Chapter 69 Caleb comes to tell Bulstrode that Mr Raffles is ill at Stone Court; Bulstrode sends for Dr Lydgate; Caleb has heard what Raffles has to say and although he will not repeat it he resigns his position with Bulstrode: ‘Put your business in some other hands than mine… I am ready to believe better when better is proved’.

Chapter 70 Bulstrode goes through Raffles pockets and works out that he has been nowhere nearer Middlemarch than Bilkley, 40 miles away. He is relieved. Meanwhile ‘he could not but see the death of Raffles and see in it his own deliverance’. Bulstrode does not follow Dr Lydgates instructions and allows Mrs Abel, the housekeeper, to give raffles a large amount of brandy and opium. Bulstrode gets out of bed at about six and does some more praying. George Eliot comments on his ‘private prayer’. He removes the evidence from Raffles bedroom. Raffles dies. Dr Lydgate feels that it would be rude to ask if his instructions had been faithfully carried out.

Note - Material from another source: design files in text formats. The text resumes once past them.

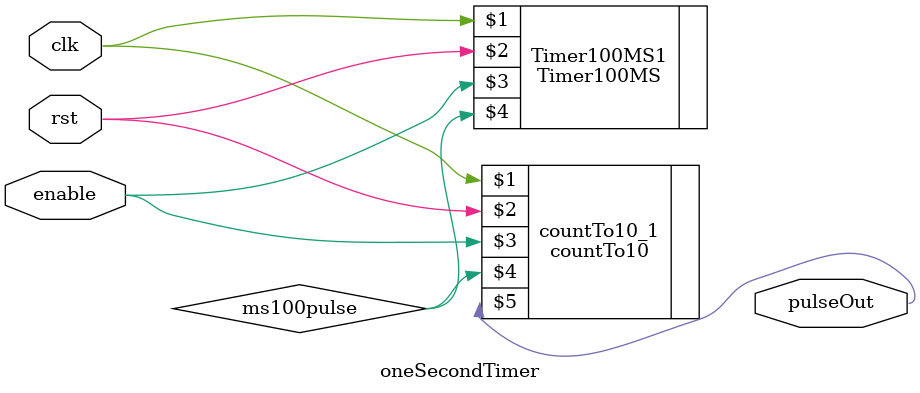
<source format=v>
module oneSecondTimer(clk, rst, enable, pulseOut);

	input clk, rst, enable;
	output pulseOut;
	wire ms100pulse;
	
	Timer100MS Timer100MS1(clk, rst, enable, ms100pulse);
	countTo10 countTo10_1(clk, rst, enable, ms100pulse, pulseOut);		

endmodule

</source>
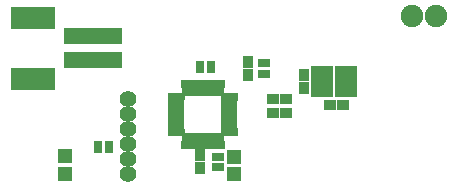
<source format=gbs>
G04 #@! TF.FileFunction,Soldermask,Bot*
%FSLAX46Y46*%
G04 Gerber Fmt 4.6, Leading zero omitted, Abs format (unit mm)*
G04 Created by KiCad (PCBNEW 4.0.1-stable) date 27/01/2016 21:23:12*
%MOMM*%
G01*
G04 APERTURE LIST*
%ADD10C,0.100000*%
%ADD11R,1.000000X0.800000*%
%ADD12R,4.900000X1.400000*%
%ADD13R,3.800000X1.900000*%
%ADD14R,1.000000X0.900000*%
%ADD15R,0.900000X1.000000*%
%ADD16R,1.150000X1.200000*%
%ADD17C,1.900000*%
%ADD18C,1.400000*%
%ADD19R,0.800000X1.000000*%
%ADD20R,1.900000X1.400000*%
%ADD21R,0.700000X1.400000*%
%ADD22R,1.400000X0.700000*%
G04 APERTURE END LIST*
D10*
D11*
X68700000Y-61750000D03*
X68700000Y-60850000D03*
D12*
X58100000Y-52680000D03*
X58100000Y-50680000D03*
D13*
X53050000Y-54280000D03*
X53050000Y-49080000D03*
D14*
X79300000Y-56500000D03*
X78200000Y-56500000D03*
D15*
X76000000Y-53950000D03*
X76000000Y-55050000D03*
X67200000Y-60750000D03*
X67200000Y-61850000D03*
X71200000Y-52850000D03*
X71200000Y-53950000D03*
D14*
X73325000Y-55950000D03*
X74425000Y-55950000D03*
X73325000Y-57150000D03*
X74425000Y-57150000D03*
D16*
X55725000Y-60800000D03*
X55725000Y-62300000D03*
X70000000Y-60850000D03*
X70000000Y-62350000D03*
D17*
X87100000Y-48925000D03*
X85100000Y-48925000D03*
D18*
X61025000Y-62350000D03*
X61025000Y-61080000D03*
X61025000Y-59810000D03*
X61025000Y-58540000D03*
X61025000Y-57270000D03*
X61025000Y-56000000D03*
D11*
X72600000Y-52950000D03*
X72600000Y-53850000D03*
D19*
X67150000Y-53300000D03*
X68050000Y-53300000D03*
X58550000Y-60000000D03*
X59450000Y-60000000D03*
D20*
X77500000Y-53850000D03*
X77500000Y-55150000D03*
X79500000Y-53850000D03*
X79500000Y-55150000D03*
D10*
G36*
X65550000Y-54350000D02*
X66250000Y-54350000D01*
X66200000Y-55750000D01*
X65600000Y-55750000D01*
X65550000Y-54350000D01*
X65550000Y-54350000D01*
G37*
D21*
X66400000Y-55050000D03*
X66900000Y-55050000D03*
X67400000Y-55050000D03*
X67900000Y-55050000D03*
X68400000Y-55050000D03*
D10*
G36*
X68550000Y-54350000D02*
X69250000Y-54350000D01*
X69200000Y-55750000D01*
X68600000Y-55750000D01*
X68550000Y-54350000D01*
X68550000Y-54350000D01*
G37*
G36*
X70350000Y-55450000D02*
X70350000Y-56150000D01*
X68950000Y-56100000D01*
X68950000Y-55500000D01*
X70350000Y-55450000D01*
X70350000Y-55450000D01*
G37*
D22*
X69650000Y-56300000D03*
X69650000Y-56800000D03*
X69650000Y-57300000D03*
X69650000Y-57800000D03*
X69650000Y-58300000D03*
D10*
G36*
X70350000Y-58450000D02*
X70350000Y-59150000D01*
X68950000Y-59100000D01*
X68950000Y-58500000D01*
X70350000Y-58450000D01*
X70350000Y-58450000D01*
G37*
G36*
X69250000Y-60250000D02*
X68550000Y-60250000D01*
X68600000Y-58850000D01*
X69200000Y-58850000D01*
X69250000Y-60250000D01*
X69250000Y-60250000D01*
G37*
D21*
X68400000Y-59550000D03*
X67900000Y-59550000D03*
X67400000Y-59550000D03*
X66900000Y-59550000D03*
X66400000Y-59550000D03*
D10*
G36*
X66250000Y-60250000D02*
X65550000Y-60250000D01*
X65600000Y-58850000D01*
X66200000Y-58850000D01*
X66250000Y-60250000D01*
X66250000Y-60250000D01*
G37*
G36*
X64450000Y-59150000D02*
X64450000Y-58450000D01*
X65850000Y-58500000D01*
X65850000Y-59100000D01*
X64450000Y-59150000D01*
X64450000Y-59150000D01*
G37*
D22*
X65150000Y-58300000D03*
X65150000Y-57800000D03*
X65150000Y-57300000D03*
X65150000Y-56800000D03*
X65150000Y-56300000D03*
D10*
G36*
X64450000Y-56150000D02*
X64450000Y-55450000D01*
X65850000Y-55500000D01*
X65850000Y-56100000D01*
X64450000Y-56150000D01*
X64450000Y-56150000D01*
G37*
M02*

</source>
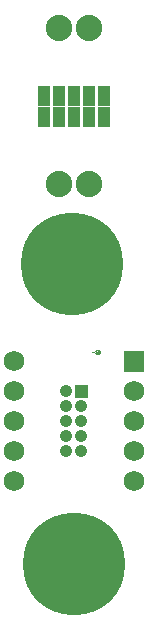
<source format=gbr>
G04 start of page 7 for group -4063 idx -4063 *
G04 Title: (unknown), componentmask *
G04 Creator: pcb 20140316 *
G04 CreationDate: Wed 10 Feb 2021 06:22:34 PM GMT UTC *
G04 For: tom *
G04 Format: Gerber/RS-274X *
G04 PCB-Dimensions (mil): 600.00 2100.00 *
G04 PCB-Coordinate-Origin: lower left *
%MOIN*%
%FSLAX25Y25*%
%LNTOPMASK*%
%ADD51R,0.0390X0.0390*%
%ADD50C,0.0020*%
%ADD49C,0.0040*%
%ADD48C,0.0680*%
%ADD47C,0.0001*%
%ADD46C,0.0420*%
%ADD45C,0.3406*%
%ADD44C,0.0880*%
G54D44*X25000Y203550D03*
X35000D03*
Y151550D03*
X25000D03*
G54D45*X29500Y125000D03*
G54D46*X27500Y82500D03*
Y77500D03*
G54D45*X30000Y25000D03*
G54D46*X27500Y72500D03*
Y67500D03*
Y62500D03*
X32500D03*
Y67500D03*
Y72500D03*
Y77500D03*
G54D47*G36*
X30400Y84600D02*Y80400D01*
X34600D01*
Y84600D01*
X30400D01*
G37*
G54D48*X10000Y92500D03*
Y82500D03*
Y72500D03*
Y62500D03*
Y52500D03*
G54D47*G36*
X46600Y95900D02*Y89100D01*
X53400D01*
Y95900D01*
X46600D01*
G37*
G54D48*X50000Y82500D03*
Y72500D03*
Y62500D03*
Y52500D03*
G54D49*X37840Y96150D02*X38520Y95720D01*
X37460Y96140D02*X38010Y96380D01*
X38050D02*X38420Y96220D01*
X38480Y96210D02*X38760Y95650D01*
X37590Y95850D02*X38420Y95400D01*
X37290Y95670D02*X38170Y95210D01*
X38490Y95110D02*X38750Y95630D01*
G54D50*X36050Y95640D02*X36450D01*
G54D49*X36750Y95590D02*X37050Y95440D01*
X37070Y95430D02*X37320Y95260D01*
X36630Y95620D02*X37010Y95820D01*
X37090Y95860D02*X37390Y96080D01*
X37370Y95240D02*X37550Y95150D01*
X37590Y95130D02*X37990Y94930D01*
X38050Y94890D02*X38460Y95080D01*
G54D51*X30000Y182500D02*Y179700D01*
X35000Y182500D02*Y179700D01*
X40000Y182500D02*Y179700D01*
Y175400D02*Y172600D01*
X35000Y175400D02*Y172600D01*
X30000Y175400D02*Y172600D01*
X20000Y182500D02*Y179700D01*
X25000Y182500D02*Y179700D01*
Y175400D02*Y172600D01*
X20000Y175400D02*Y172600D01*
M02*

</source>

Ch 71 begins as a slightly humorous ‘here in the pub’ story, until Mr Bambridge begins to tell the story about Bulstrode that he had learned from Raffles, and learns from Mr Hopkins that Raffles is dead and buried: ‘it was what Bulstrode had dreaded the betrayal of – and hoped to have buried for ever with the corpse of Raffles… that haunting ghost of his earlier life…’ all this while Mr Bulstrode is riding past the pub. Then there is ‘a necessary “putting two and two together”’. Lydgate comes into the story; the gossip spreads, especially in The Tankard; Mr Bulstrode goes to the Sanitary Meeting; Mr Hawley, with ‘curtness and self-possession…’ asks him to resign. Mr Bulstrode ‘since the first mention of his name, had been going through a crisis… a failure… that God disowned him before men… the agony of terror that fails to kill…’ Bulstrode begins to defend himself, but Mr Thesiger says he should ‘quit the room, and avoid further hindrance to business’.

Ch 85 (Book 8) continues the story. There is the quotation from Pilgrims Progress, applied to Mr Bulstrodes state of mind: ‘a man who cannot call himself a martyr… for not being the man he professed to be…’ and later: ‘this was the consciousness that Bulstrode was withering under… concealment had been the habit of his life, and the impulse to confession had no power against the dread of a deeper humiliation… he felt a deep distress at the sight of her suffering.’

The interest moves away from Bulstrode as soon as he has made the financial and business arrangements that leave Mrs Bulstrode as the owner of Stone Court, Caleb as the manager, and Fred as the farmer, and leaves the Bulstrode family to retire somewhere where nobody knows them. The interest now centres on Dorothea and Will.